START TEXT PROVIDED
These may limit the overall effectiveness of yellow fever surveillance system. Currently there is limited evidence on the effectiveness of the surveillance system amidst the highlighted challenges. We described the yellow fever surveillance, mapped the surveillance system’s processes and evaluated them to identify weaknesses and strengths, and suggested recommendations aimed at improving the system in Uganda.

Methods

The evaluation was conducted in Uganda, a yellow fever-endemic country in Eastern Africa(13). Uganda is characterised as a high-risk country for yellow fever transmission due its low vaccination coverage (4% in 2022) and sporadic outbreaks occurring every 3 to 5 years(14).

We used a mixed method design to evaluate the Ugandan yellow fever surveillance system 2012–2022. We used the US Centre for Disease Control’s Updated Guidelines for Evaluating Public Health Surveillance Systems to assess the system’s performance using key attributes(15) .

We described the yellow fever surveillance system’s purpose, operations, current implementation, and processes using a topic guide and a process map. Additionally, we reviewed relevant documents including guidelines and reports to obtain more information on the system’s process and current implementation using a document review guide. We then assessed the surveillance system’s timeliness, external completeness, internal completeness, and sensitivity using data from the yellow fever surveillance database.

We defined timeliness as median time lag from onset of symptoms to sample collection, submission to the laboratory, and dispatch to receipt at the laboratory. We defined external completeness as proportion of expected sentinel sites reporting in the system. We defined internal completeness as the proportion of reports with all the minimum required data elements filled. We defined sensitivity as the proportion of cases detected through the systems in previous outbreaks.

Furthermore, we assessed the system’s usefulness, acceptability, flexibility, and simplicity. We assessed usefulness using perceptions about actions taken as a result of surveillance outputs. We assessed acceptability using perceived willingness of key stakeholder to participate in the surveillance system. We assessed flexibility using the perceived ability of the surveillance system to cope with changes.

We defined simplicity using perceived ease of performing tasks in the yellow fever surveillance system. To assess these attributes (usefulness, acceptability, flexibility and simplicity) we purposively selected key stakeholders at Uganda Virus Research Institute, Ministry of Health, sentinel site health facilities, and non-sentinel site health facilities and conducted key informant interviews.

We used Epi info 7 software (CDC, Atlanta, USA) to analyse quantitative data using descriptive statistics including percentages and medians. Specifically, for timeliness we calculated the median time lag between the onset of symptoms and sample collection, time lag between sample collection and dispatch of sample to the lab and time lag between dispatch to the lab and receipt at the laboratory.

For external completeness we calculated the percentage of the expected yellow fever sentinel sites reporting suspected cases to the yellow fever surveillance system between 2012 to 2022. Internal completeness was calculated as proportion of suspected case records with the all minimum 10 data elements completed  as indicated in the WHO Recommended Surveillance Standards, Second edition(16).
END TEXT PROVIDED
START RECORD EXCERPTS
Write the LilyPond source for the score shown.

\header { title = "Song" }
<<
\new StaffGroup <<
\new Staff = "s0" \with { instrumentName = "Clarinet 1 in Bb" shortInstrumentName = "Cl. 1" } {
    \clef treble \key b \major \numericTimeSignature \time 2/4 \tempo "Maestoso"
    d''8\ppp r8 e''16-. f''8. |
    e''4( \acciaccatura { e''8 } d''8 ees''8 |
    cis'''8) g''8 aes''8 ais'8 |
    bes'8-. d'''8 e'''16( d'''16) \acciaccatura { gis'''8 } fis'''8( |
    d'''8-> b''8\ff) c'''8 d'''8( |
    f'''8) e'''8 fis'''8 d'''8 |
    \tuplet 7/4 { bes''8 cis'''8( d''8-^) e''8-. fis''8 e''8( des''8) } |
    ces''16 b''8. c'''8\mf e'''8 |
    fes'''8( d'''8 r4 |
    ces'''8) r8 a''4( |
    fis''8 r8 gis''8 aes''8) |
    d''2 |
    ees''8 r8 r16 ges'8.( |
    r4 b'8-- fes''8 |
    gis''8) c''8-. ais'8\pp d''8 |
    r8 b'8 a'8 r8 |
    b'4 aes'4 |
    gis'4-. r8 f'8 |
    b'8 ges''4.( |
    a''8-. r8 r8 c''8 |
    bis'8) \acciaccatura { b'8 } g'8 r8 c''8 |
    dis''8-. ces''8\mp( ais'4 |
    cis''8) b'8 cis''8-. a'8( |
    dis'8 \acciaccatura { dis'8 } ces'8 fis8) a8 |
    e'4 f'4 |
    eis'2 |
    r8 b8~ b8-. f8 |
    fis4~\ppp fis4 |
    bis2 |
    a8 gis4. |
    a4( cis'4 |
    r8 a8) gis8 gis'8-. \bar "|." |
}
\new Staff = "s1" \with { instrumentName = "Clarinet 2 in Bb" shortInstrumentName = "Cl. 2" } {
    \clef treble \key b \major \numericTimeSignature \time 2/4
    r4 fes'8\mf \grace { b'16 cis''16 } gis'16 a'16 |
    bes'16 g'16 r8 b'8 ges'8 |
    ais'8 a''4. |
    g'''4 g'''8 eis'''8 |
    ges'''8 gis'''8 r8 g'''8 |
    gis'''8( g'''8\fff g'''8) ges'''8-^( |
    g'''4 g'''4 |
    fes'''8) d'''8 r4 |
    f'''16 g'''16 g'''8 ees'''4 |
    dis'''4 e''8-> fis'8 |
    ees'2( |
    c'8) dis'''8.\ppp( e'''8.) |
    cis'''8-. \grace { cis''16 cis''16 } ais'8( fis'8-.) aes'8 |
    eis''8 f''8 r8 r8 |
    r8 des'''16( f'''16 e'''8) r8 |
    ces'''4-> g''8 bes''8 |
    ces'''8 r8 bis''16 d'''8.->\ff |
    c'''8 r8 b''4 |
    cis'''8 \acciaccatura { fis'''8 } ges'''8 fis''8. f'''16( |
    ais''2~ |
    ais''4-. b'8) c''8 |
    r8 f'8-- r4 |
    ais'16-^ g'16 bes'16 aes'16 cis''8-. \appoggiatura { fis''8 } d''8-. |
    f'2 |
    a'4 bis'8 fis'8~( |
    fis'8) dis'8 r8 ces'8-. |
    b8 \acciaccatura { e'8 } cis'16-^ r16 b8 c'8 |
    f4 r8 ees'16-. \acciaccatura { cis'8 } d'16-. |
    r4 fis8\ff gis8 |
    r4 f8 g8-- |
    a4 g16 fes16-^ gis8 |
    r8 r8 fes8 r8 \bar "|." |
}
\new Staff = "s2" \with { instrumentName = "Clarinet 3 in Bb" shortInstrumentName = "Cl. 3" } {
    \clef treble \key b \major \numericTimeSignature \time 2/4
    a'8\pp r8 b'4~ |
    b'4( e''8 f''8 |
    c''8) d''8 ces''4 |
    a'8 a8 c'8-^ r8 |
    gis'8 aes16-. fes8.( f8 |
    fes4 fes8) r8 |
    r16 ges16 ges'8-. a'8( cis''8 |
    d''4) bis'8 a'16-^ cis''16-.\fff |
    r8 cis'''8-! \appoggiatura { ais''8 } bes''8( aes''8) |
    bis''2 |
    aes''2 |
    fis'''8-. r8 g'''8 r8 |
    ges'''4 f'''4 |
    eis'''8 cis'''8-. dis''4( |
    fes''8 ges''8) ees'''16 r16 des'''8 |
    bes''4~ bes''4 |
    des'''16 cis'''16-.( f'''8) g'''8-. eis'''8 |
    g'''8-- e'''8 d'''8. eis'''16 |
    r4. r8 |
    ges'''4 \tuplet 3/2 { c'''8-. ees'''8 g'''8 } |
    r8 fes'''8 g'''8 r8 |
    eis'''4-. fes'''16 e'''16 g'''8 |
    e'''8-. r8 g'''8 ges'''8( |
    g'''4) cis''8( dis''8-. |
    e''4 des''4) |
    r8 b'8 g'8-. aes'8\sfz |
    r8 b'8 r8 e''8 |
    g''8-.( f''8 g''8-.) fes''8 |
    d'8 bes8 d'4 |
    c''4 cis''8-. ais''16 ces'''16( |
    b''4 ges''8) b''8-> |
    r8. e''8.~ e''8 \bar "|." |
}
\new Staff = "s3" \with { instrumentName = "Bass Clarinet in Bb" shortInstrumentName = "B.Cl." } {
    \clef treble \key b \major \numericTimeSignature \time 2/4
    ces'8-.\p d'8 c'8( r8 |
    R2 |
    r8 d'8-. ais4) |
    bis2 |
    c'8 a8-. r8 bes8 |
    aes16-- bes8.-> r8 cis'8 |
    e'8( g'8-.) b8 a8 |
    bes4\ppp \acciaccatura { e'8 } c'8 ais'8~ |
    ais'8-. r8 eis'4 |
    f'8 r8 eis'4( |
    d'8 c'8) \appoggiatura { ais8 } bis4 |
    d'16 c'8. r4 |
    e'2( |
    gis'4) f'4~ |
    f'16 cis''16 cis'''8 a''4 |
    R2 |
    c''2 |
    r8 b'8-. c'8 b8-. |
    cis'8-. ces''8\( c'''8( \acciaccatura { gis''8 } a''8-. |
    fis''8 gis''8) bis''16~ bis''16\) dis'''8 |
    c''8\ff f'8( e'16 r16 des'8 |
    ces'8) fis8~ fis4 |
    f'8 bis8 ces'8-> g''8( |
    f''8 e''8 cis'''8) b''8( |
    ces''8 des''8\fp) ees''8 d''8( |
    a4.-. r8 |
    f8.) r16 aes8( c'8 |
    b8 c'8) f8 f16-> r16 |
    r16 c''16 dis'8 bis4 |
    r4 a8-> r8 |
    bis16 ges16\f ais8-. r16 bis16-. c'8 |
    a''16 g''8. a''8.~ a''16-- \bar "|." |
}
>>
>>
END RECORD EXCERPTS
Please return the stretch from "We defined timeliness" through "in previous outbreaks." in the yellow fever surveillance text, copied word for word. Work only from the text on yellow fever surveillance in Uganda.

We defined timeliness as median time lag from onset of symptoms to sample collection, submission to the laboratory, and dispatch to receipt at the laboratory. We defined external completeness as proportion of expected sentinel sites reporting in the system. We defined internal completeness as the proportion of reports with all the minimum required data elements filled. We defined sensitivity as the proportion of cases detected through the systems in previous outbreaks.